Na série, Búfalo ocupa um espaço herdado por influência do sogro – o que já cria um desequilíbrio inicial. A esposa, Susana (vivida por Giullia Buscacio), parece ter sido apagada da sucessão, o que naturalmente azeda a relação entre ela e a irmã Mirna, interpretada por Mel Maia. Giullia já havia mostrado domínio do universo policial em “Arcanjo Renegado”, da Globoplay, e aqui entrega uma mulher racional, que não age por impulso. “Ela é muito estrategista. Com o Búfalo, tem um ponto de emoção, mas no geral tudo é pensado.”
Mel, por sua vez, estreia seu primeiro papel adulto com a força de quem sabe onde pisa. Sua Mirna é debochada, sagaz, e não está ali pra ser coadjuvante de ninguém. “Onde se ganha o pão, não se come a carne”, diz a personagem em uma das frases que já merecem camiseta. Ela chama o Profeta de “sócio” – não porque o considere igual, mas porque o vê como meio para chegar onde quer. E deixa claro: se ele cair, ela chega lá sozinha.
Juliana Paes vive na série uma socialite carioca imersa no jogo do bicho, ao lado de Xamã, que interpreta um bicheiro em disputa pelo domínio do território
MAR+VIN
A série ainda inclui um romance gay tratado com naturalidade, o que ajuda a expandir as camadas de representatividade dentro de um ambiente tradicionalmente heteronormativo. E acerta ao colocar as mulheres no centro da ação sem reduzir nenhuma delas a estereótipos como a amante ou a justiceira. “Os Donos do Jogo” ecoa produções que abordaram o submundo da contravenção carioca, como o longa-metragem “Os Enforcados”, de Fernando Coimbra, ou as séries documentais “Lei da Selva – A História do Jogo do Bicho” e “Vale o Escrito – A Guerra do Jogo do Bicho” (ambas da Globoplay), mas escolhe um caminho próprio. Há um pulso muito específico ali, que observa antes de julgar, e que não tem pressa de concluir. A força da série está no que ela esconde tanto quanto no que ela revela.

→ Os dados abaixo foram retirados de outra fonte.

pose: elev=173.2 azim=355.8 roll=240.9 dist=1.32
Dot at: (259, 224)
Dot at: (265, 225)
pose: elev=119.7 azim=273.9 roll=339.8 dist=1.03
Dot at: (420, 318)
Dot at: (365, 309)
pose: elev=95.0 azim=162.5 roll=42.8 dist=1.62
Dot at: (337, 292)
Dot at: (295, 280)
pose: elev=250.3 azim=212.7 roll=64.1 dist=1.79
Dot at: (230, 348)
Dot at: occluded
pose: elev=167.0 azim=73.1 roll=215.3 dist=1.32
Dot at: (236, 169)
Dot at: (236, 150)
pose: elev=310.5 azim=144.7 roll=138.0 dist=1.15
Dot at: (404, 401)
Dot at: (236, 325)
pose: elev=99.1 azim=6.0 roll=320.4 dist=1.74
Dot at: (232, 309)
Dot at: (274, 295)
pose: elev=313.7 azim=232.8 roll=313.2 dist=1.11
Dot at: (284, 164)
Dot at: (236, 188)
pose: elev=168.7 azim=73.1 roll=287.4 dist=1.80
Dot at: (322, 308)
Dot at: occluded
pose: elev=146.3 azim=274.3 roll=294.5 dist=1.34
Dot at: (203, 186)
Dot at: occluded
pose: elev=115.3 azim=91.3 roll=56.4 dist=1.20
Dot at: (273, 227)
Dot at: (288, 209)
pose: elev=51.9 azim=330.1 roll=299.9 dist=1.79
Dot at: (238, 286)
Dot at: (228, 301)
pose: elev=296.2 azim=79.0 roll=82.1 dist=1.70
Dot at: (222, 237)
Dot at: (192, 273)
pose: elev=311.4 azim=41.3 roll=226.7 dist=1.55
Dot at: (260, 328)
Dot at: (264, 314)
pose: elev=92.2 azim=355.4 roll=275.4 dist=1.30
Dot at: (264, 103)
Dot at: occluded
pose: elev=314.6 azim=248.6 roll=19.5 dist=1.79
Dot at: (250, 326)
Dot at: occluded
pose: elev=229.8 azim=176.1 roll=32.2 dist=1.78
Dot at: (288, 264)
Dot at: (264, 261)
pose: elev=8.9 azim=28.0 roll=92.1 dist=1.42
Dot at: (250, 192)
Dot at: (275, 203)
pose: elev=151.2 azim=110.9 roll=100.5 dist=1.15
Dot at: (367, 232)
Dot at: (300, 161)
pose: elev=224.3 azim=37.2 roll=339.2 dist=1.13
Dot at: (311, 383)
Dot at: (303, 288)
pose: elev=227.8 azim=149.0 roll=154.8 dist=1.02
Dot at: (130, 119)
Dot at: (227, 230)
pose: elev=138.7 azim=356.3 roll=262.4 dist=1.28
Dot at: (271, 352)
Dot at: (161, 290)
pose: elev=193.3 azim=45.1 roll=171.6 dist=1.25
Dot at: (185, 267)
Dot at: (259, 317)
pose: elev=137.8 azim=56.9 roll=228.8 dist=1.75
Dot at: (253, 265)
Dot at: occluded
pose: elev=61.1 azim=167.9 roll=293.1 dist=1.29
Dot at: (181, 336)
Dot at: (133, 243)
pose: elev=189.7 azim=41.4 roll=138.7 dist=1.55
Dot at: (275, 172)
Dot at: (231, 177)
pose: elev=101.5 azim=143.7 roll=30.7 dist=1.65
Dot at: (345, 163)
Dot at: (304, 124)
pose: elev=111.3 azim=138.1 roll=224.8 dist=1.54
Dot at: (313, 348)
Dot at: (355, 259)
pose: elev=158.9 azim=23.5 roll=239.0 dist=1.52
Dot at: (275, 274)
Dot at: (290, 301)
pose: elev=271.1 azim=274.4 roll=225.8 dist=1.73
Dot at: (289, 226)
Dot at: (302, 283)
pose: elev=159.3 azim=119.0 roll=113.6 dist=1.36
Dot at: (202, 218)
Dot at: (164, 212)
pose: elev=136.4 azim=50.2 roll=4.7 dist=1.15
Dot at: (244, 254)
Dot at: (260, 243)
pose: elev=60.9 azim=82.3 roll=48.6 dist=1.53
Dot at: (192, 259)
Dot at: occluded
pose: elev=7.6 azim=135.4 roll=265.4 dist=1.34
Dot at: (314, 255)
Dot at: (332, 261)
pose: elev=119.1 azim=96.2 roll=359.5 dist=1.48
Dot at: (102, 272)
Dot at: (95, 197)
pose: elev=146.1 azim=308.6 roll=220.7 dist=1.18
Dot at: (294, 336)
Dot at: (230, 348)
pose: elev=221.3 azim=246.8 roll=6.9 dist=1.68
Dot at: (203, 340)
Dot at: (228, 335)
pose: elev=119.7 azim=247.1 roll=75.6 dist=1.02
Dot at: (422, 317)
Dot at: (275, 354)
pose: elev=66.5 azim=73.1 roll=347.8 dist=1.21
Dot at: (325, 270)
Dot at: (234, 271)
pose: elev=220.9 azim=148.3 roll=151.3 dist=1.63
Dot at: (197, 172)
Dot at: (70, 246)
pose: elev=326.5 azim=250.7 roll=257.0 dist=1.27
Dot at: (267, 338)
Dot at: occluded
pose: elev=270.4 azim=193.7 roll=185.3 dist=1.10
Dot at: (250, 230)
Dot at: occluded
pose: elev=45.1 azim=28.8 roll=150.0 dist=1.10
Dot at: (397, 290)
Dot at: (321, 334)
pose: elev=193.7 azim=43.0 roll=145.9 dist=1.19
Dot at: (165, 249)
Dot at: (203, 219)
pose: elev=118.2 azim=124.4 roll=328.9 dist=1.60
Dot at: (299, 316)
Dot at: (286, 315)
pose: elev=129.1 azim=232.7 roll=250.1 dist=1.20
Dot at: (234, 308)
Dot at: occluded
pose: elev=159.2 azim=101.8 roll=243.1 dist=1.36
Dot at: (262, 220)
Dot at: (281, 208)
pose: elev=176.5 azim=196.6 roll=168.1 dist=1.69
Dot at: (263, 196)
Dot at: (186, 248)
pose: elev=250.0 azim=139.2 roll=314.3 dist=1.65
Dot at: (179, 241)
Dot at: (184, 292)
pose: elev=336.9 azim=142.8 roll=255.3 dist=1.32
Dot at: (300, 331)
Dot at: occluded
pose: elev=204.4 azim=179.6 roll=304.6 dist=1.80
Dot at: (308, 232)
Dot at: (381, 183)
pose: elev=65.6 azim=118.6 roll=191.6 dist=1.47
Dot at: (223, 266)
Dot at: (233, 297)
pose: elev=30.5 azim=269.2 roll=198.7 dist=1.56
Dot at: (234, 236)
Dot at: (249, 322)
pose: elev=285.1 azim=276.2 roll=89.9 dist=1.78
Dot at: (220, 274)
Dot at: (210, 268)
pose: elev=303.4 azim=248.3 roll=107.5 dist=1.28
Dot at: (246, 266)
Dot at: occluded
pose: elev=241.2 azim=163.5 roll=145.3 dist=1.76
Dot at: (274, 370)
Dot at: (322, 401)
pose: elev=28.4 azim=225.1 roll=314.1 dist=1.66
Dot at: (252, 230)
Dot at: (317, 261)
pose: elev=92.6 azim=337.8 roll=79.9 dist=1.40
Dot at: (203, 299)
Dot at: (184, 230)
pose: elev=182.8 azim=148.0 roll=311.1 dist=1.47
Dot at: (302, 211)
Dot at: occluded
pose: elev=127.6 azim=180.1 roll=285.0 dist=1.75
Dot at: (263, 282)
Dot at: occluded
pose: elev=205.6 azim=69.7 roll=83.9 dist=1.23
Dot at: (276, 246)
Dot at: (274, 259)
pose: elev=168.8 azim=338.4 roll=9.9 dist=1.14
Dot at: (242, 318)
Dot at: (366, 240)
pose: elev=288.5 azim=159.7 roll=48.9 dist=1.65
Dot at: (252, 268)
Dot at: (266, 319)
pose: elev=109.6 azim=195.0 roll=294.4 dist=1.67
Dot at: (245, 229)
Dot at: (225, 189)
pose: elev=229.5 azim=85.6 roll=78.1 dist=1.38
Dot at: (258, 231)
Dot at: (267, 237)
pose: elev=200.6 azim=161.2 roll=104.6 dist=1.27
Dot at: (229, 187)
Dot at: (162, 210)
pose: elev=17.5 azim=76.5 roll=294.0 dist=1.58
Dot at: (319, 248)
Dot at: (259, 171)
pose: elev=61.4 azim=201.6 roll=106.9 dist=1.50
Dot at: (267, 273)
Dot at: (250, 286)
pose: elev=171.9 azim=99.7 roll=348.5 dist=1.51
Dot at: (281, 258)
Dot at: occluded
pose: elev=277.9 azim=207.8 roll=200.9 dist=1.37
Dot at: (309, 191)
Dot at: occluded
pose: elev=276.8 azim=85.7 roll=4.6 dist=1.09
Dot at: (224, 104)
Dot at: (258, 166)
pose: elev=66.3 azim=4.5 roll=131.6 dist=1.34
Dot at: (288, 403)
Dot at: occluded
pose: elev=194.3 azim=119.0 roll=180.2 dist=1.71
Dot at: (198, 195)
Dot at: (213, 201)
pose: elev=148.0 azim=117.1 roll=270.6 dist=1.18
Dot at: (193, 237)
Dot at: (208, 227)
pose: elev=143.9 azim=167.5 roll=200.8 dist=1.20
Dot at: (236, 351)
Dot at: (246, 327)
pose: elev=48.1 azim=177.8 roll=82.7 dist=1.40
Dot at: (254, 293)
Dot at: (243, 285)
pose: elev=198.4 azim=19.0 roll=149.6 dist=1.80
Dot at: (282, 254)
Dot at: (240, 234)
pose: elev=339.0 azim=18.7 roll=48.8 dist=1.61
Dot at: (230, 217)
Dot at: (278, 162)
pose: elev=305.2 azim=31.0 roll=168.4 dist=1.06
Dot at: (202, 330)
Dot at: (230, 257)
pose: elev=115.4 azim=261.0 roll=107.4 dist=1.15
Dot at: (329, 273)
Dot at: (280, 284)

Com nomes como Chico Díaz, Adriano Garib, Stepan Nercessian e Bruno Mazzeo no elenco de apoio, a produção se fortalece como um mosaico de histórias em que nenhum personagem está a salvo da própria história. Os Donos do Jogo se organiza em núcleos que vão se entrelaçando com precisão, fazendo da fragmentação uma escolha estética e não um problema de roteiro. Aqui, não há espaço para maniqueísmo - o que é, por si só, um avanço. Todos ali querem ganhar. Alguns querem também sobreviver. Mas ninguém joga limpo.